Given entries section start
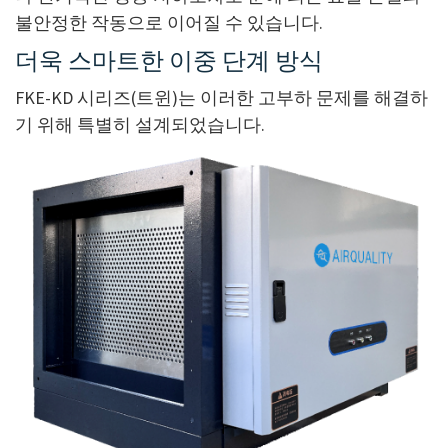
불안정한 작동으로 이어질 수 있습니다.
더욱 스마트한 이중 단계 방식
FKE-KD 시리즈(트윈)는 이러한 고부하 문제를 해결하
기 위해 특별히 설계되었습니다.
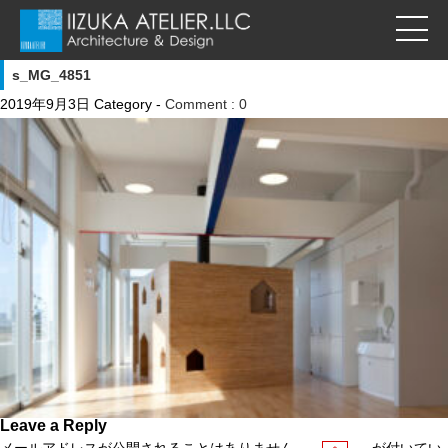
s_MG_4851
2019年9月3日
Category -
Comment : 0
Leave a Reply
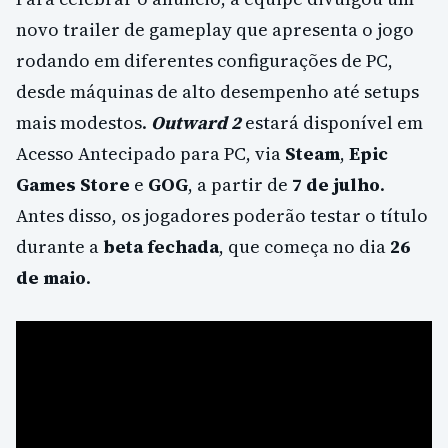
novo trailer de gameplay que apresenta o jogo
rodando em diferentes configurações de PC,
desde máquinas de alto desempenho até setups
mais modestos.
Outward 2
estará disponível em
Acesso Antecipado para PC, via
Steam
,
Epic
Games Store
e
GOG
, a partir de
7 de julho
.
Antes disso, os jogadores poderão testar o título
durante a
beta fechada
, que começa no dia
26
de maio
.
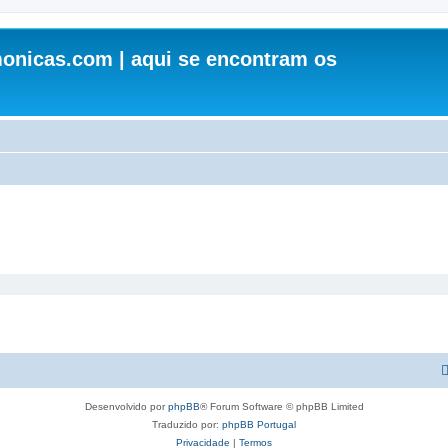
onicas.com | aqui se encontram os
Desenvolvido por
phpBB
® Forum Software © phpBB Limited
Traduzido por:
phpBB Portugal
Privacidade
|
Termos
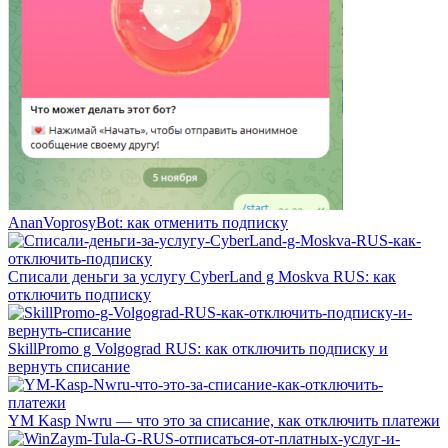
AnanVoprosyBot: как отменить подписку
Списали деньги за услугу CyberLand g Moskva RUS: как
отключить подписку
SkillPromo g Volgograd RUS: как отключить подписку и
вернуть списание
YM Kasp Nwru — что это за списание, как отключить платежи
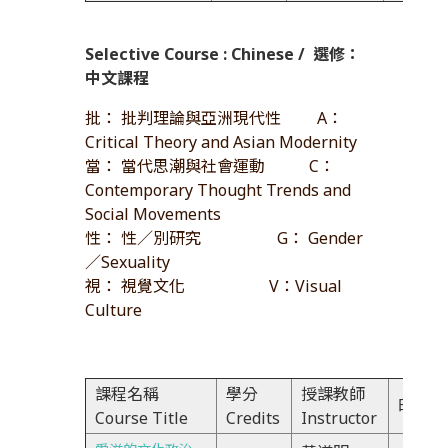
Selective Course : Chinese /
選修：
中文課程
批： 批判理論與亞洲現代性 A：
Critical Theory and Asian Modernity
當： 當代思潮與社會運動 C：
Contemporary Thought Trends and
Social Movements
性： 性／別研究 G： Gender
／Sexuality
視： 視覺文化 V：Visual
Culture
課程名稱
學分
授課教師
時間Ti
Course Title
Credits
Instructor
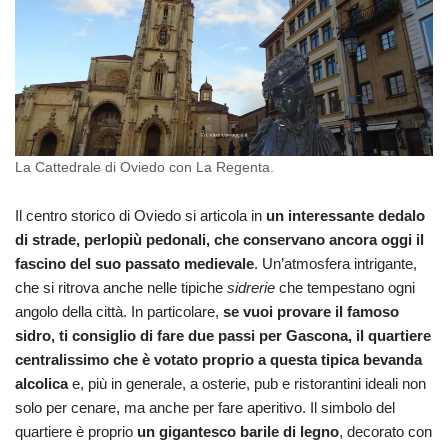
La Cattedrale di Oviedo con La Regenta.
Il centro storico di Oviedo si articola in
un interessante dedalo
di strade, perlopiù pedonali, che conservano ancora oggi il
fascino del suo passato medievale
. Un’atmosfera intrigante,
che si ritrova anche nelle tipiche
sidrerie
che tempestano ogni
angolo della città. In particolare,
se vuoi provare il famoso
sidro, ti consiglio di fare due passi per Gascona, il quartiere
centralissimo che è votato proprio a questa tipica bevanda
alcolica
e, più in generale, a osterie, pub e ristorantini ideali non
solo per cenare, ma anche per fare aperitivo. Il simbolo del
quartiere è proprio
un gigantesco barile di legno
, decorato con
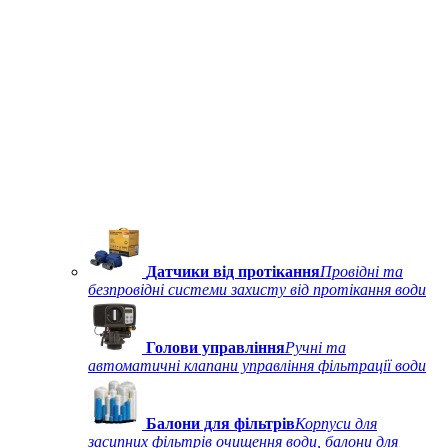
Датчики від протікання
Провідні та
безпровідні системи захисту від протікання води
Голови управління
Ручні та
автоматичні клапани управління фільтрації води
Балони для фільтрів
Корпуси для
засипних фільтрів очищення води, балони для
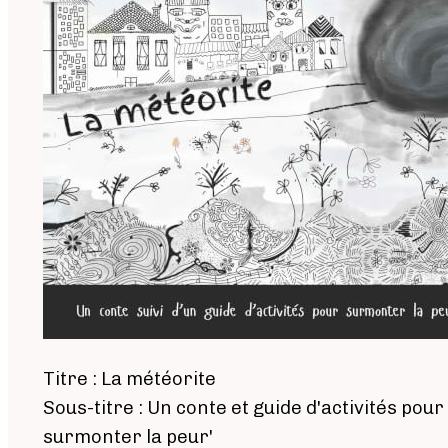
Titre : La météorite
Sous-titre : Un conte et guide d'activités pour
surmonter la peur'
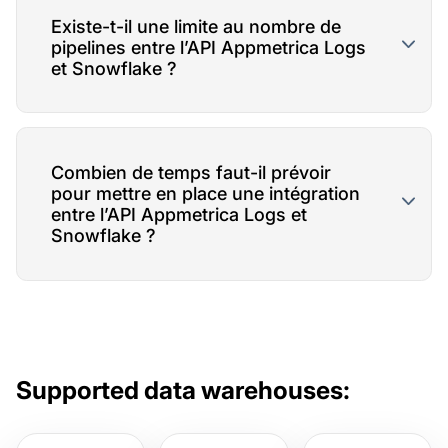
Existe-t-il une limite au nombre de
pipelines entre l’API Appmetrica Logs
et Snowflake ?
Combien de temps faut-il prévoir
pour mettre en place une intégration
entre l’API Appmetrica Logs et
Snowflake ?
Supported data warehouses:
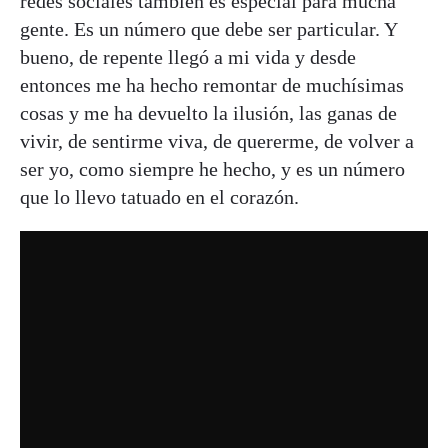
redes sociales también es especial para mucha
gente. Es un número que debe ser particular. Y
bueno, de repente llegó a mi vida y desde
entonces me ha hecho remontar de muchísimas
cosas y me ha devuelto la ilusión, las ganas de
vivir, de sentirme viva, de quererme, de volver a
ser yo, como siempre he hecho, y es un número
que lo llevo tatuado en el corazón.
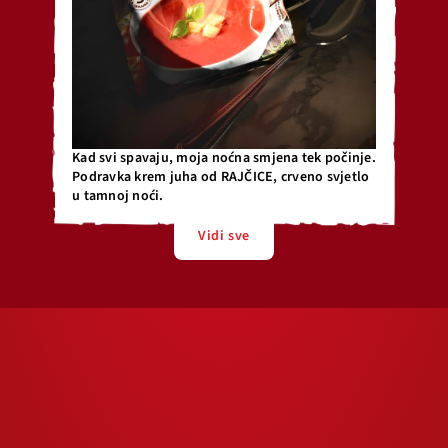
Kad svi spavaju, moja noćna smjena tek počinje.
Podravka krem juha od RAJČICE, crveno svjetlo
u tamnoj noći.
Vidi sve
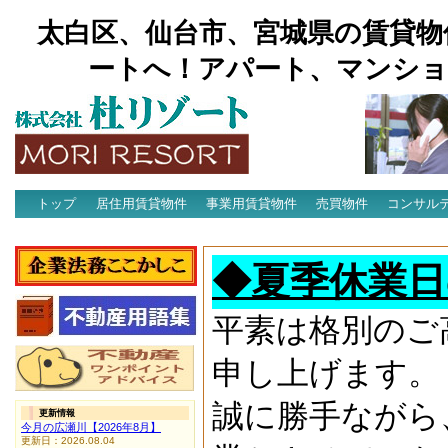
太白区、仙台市、宮城県の賃貸物
ートへ！アパート、マンショ
トップ
居住用賃貸物件
事業用賃貸物件
売買物件
コンサル
アクセス
◆夏季休業日
平素は格別のご
申し上げます。
誠に勝手ながら
更新情報
今月の広瀬川【2026年8月】
更新日：2026.08.04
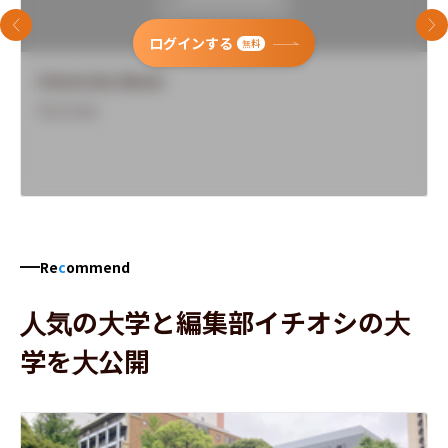
前のスライド
次
ログインする
無料
University Name
Overview
Re
c
ommend
人気の大学と編集部イチオシの大
学を大公開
Given entries section end
What is expected: Copy every line of text in the records above word for word, and leave the pictures out of your answer.

Your solution:
불안정한 작동으로 이어질 수 있습니다.
더욱 스마트한 이중 단계 방식
FKE-KD 시리즈(트윈)는 이러한 고부하 문제를 해결하
기 위해 특별히 설계되었습니다.
s_MG_4851
2019年9月3日
Category -
Comment : 0
Leave a Reply
novo trailer de gameplay que apresenta o jogo
rodando em diferentes configurações de PC,
desde máquinas de alto desempenho até setups
mais modestos.
Outward 2
estará disponível em
Acesso Antecipado para PC, via
Steam
,
Epic
Games Store
e
GOG
, a partir de
7 de julho
.
Antes disso, os jogadores poderão testar o título
durante a
beta fechada
, que começa no dia
26
de maio
.
onicas.com | aqui se encontram os
Desenvolvido por
phpBB
® Forum Software © phpBB Limited
Traduzido por:
phpBB Portugal
Privacidade
|
Termos
AnanVoprosyBot: как отменить подписку
Списали деньги за услугу CyberLand g Moskva RUS: как
отключить подписку
SkillPromo g Volgograd RUS: как отключить подписку и
вернуть списание
YM Kasp Nwru — что это за списание, как отключить платежи
Selective Course : Chinese /
選修：
中文課程
批： 批判理論與亞洲現代性 A：
Critical Theory and Asian Modernity
當： 當代思潮與社會運動 C：
Contemporary Thought Trends and
Social Movements
性： 性／別研究 G： Gender
／Sexuality
視： 視覺文化 V：Visual
Culture
課程名稱
學分
授課教師
時間Ti
Course Title
Credits
Instructor
La Cattedrale di Oviedo con La Regenta.
Il centro storico di Oviedo si articola in
un interessante dedalo
di strade, perlopiù pedonali, che conservano ancora oggi il
fascino del suo passato medievale
. Un’atmosfera intrigante,
che si ritrova anche nelle tipiche
sidrerie
che tempestano ogni
angolo della città. In particolare,
se vuoi provare il famoso
sidro, ti consiglio di fare due passi per Gascona, il quartiere
centralissimo che è votato proprio a questa tipica bevanda
alcolica
e, più in generale, a osterie, pub e ristorantini ideali non
solo per cenare, ma anche per fare aperitivo. Il simbolo del
quartiere è proprio
un gigantesco barile di legno
, decorato con
Датчики від протікання
Провідні та
безпровідні системи захисту від протікання води
Голови управління
Ручні та
автоматичні клапани управління фільтрації води
Балони для фільтрів
Корпуси для
засипних фільтрів очищення води, балони для
Titre : La météorite
Sous-titre : Un conte et guide d'activités pour
surmonter la peur'
Existe-t-il une limite au nombre de
pipelines entre l’API Appmetrica Logs
et Snowflake ?
Combien de temps faut-il prévoir
pour mettre en place une intégration
entre l’API Appmetrica Logs et
Snowflake ?
Supported data warehouses:
redes sociales también es especial para mucha
gente. Es un número que debe ser particular. Y
bueno, de repente llegó a mi vida y desde
entonces me ha hecho remontar de muchísimas
cosas y me ha devuelto la ilusión, las ganas de
vivir, de sentirme viva, de quererme, de volver a
ser yo, como siempre he hecho, y es un número
que lo llevo tatuado en el corazón.
Kad svi spavaju, moja noćna smjena tek počinje.
Podravka krem juha od RAJČICE, crveno svjetlo
u tamnoj noći.
Vidi sve
太白区、仙台市、宮城県の賃貸物
ートへ！アパート、マンショ
トップ
居住用賃貸物件
事業用賃貸物件
売買物件
コンサル
アクセス
◆夏季休業日
平素は格別のご
申し上げます。
誠に勝手ながら
更新情報
今月の広瀬川【2026年8月】
更新日：2026.08.04
前のスライド
次
ログインする
無料
University Name
Overview
Re
c
ommend
人気の大学と編集部イチオシの大
学を大公開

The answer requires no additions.